* Try it
Would you print only the lines running from the one with "RenderTiming.cs: 2 -> 1" to the final line of the data below, word for word and without pictures?

* Records for this task
==============================
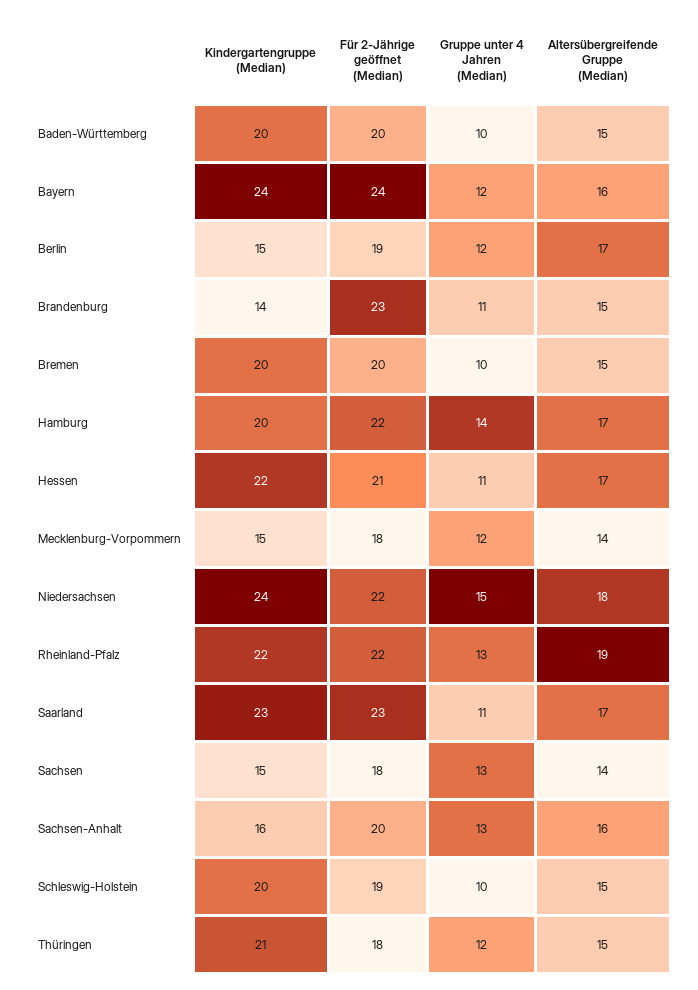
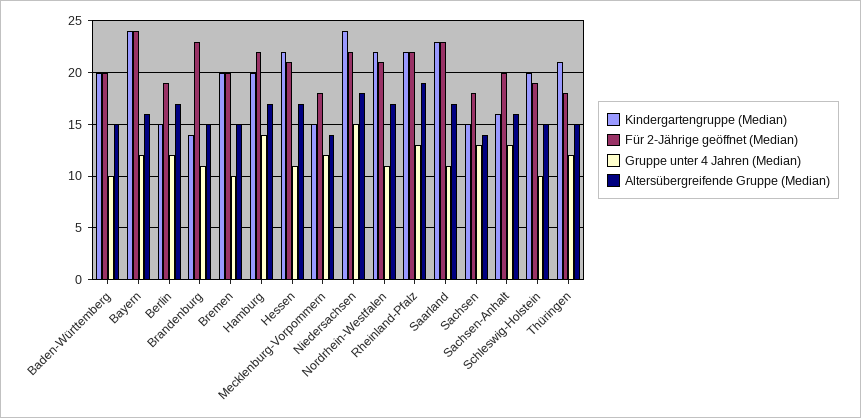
Kindergartengruppe (Median), Nordrhein-Westfalen: none -> 22
Für 2-Jährige geöffnet (Median), Nordrhein-Westfalen: none -> 21
Gruppe unter 4 Jahren (Median), Nordrhein-Westfalen: none -> 11
Altersübergreifende Gruppe (Median), Nordrhein-Westfalen: none -> 17

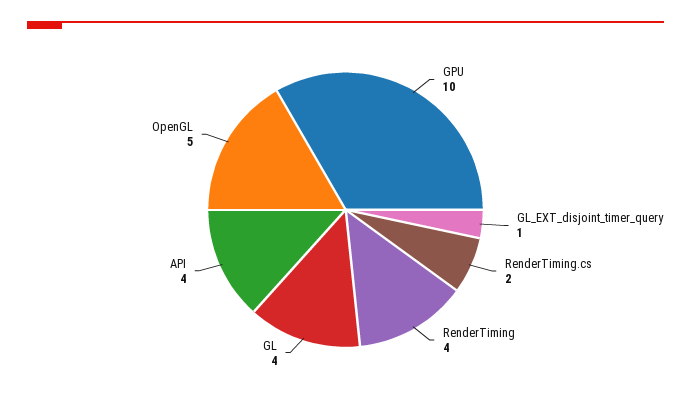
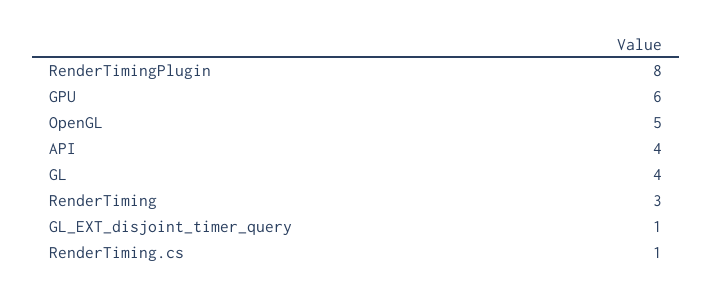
GPU: 10 -> 6
RenderTiming.cs: 2 -> 1
RenderTiming: 4 -> 3
RenderTimingPlugin: none -> 8

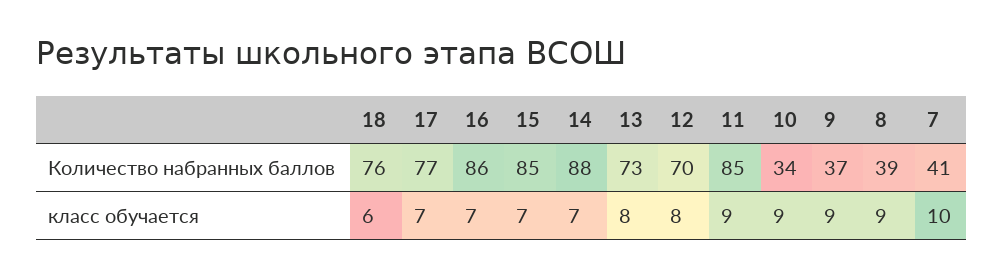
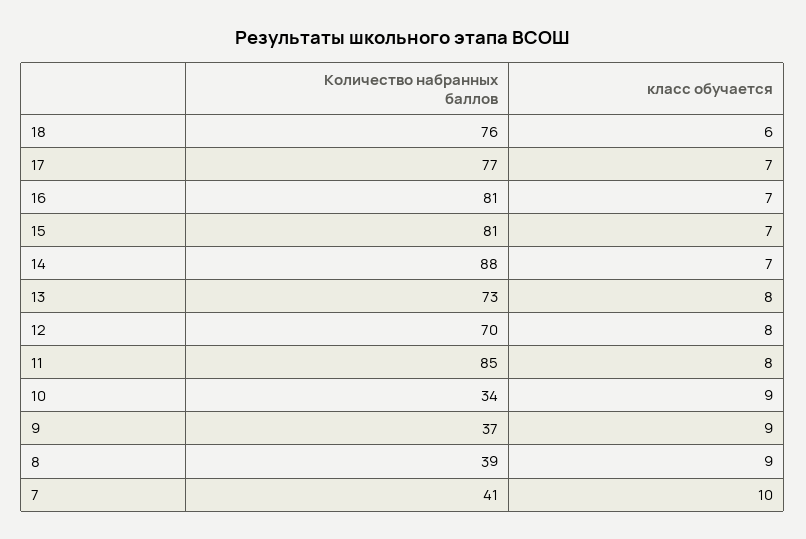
16, Количество набранных баллов: 86 -> 81
15, Количество набранных баллов: 85 -> 81
11, класс обучается: 9 -> 8

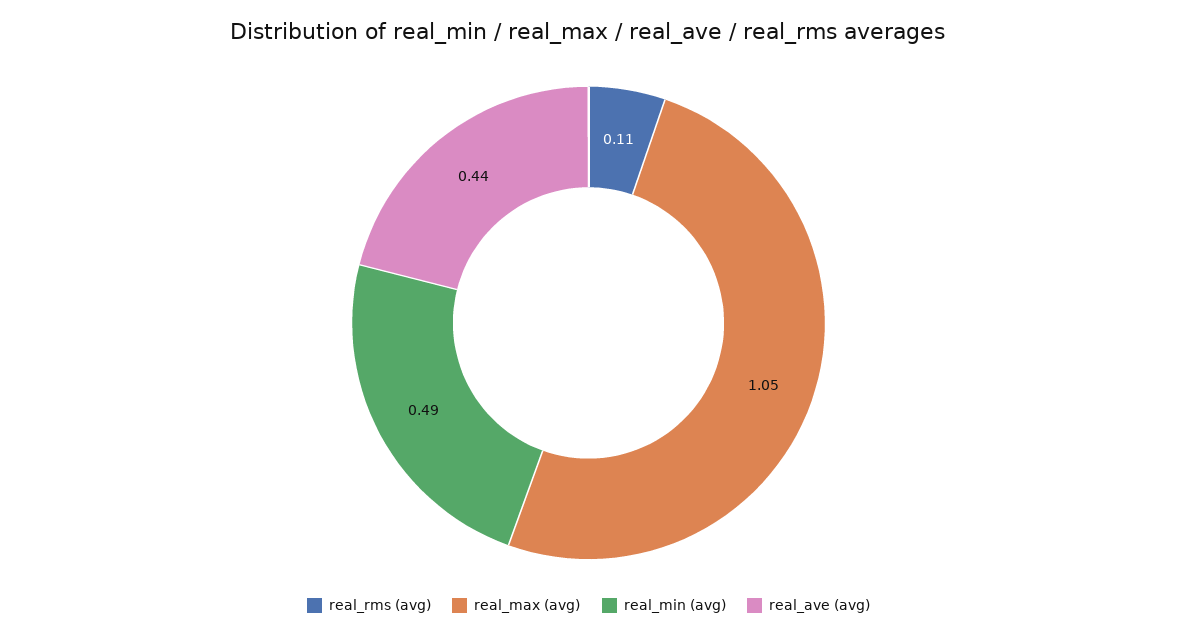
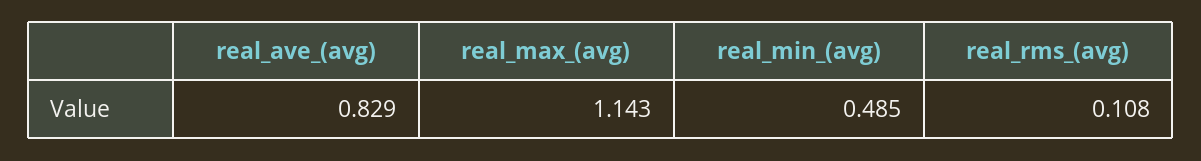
real_max (avg): 1.05 -> 1.143
real_ave (avg): 0.44 -> 0.829

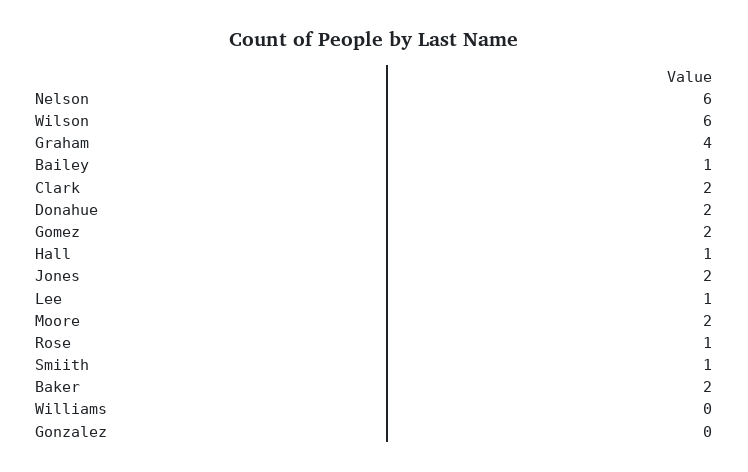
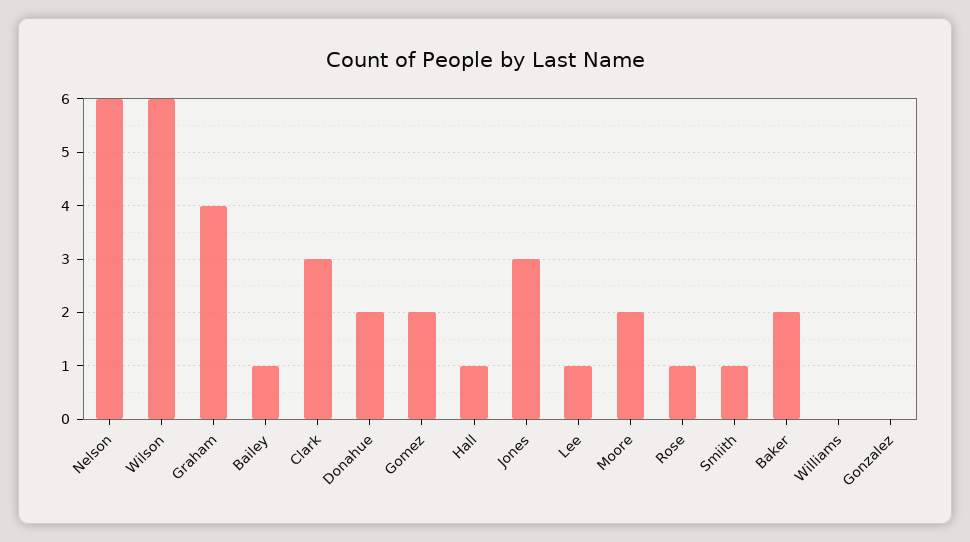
Clark: 2 -> 3
Jones: 2 -> 3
==============================
* Answer for the task
RenderTiming.cs: 2 -> 1
RenderTiming: 4 -> 3
RenderTimingPlugin: none -> 8

16, Количество набранных баллов: 86 -> 81
15, Количество набранных баллов: 85 -> 81
11, класс обучается: 9 -> 8

real_max (avg): 1.05 -> 1.143
real_ave (avg): 0.44 -> 0.829

Clark: 2 -> 3
Jones: 2 -> 3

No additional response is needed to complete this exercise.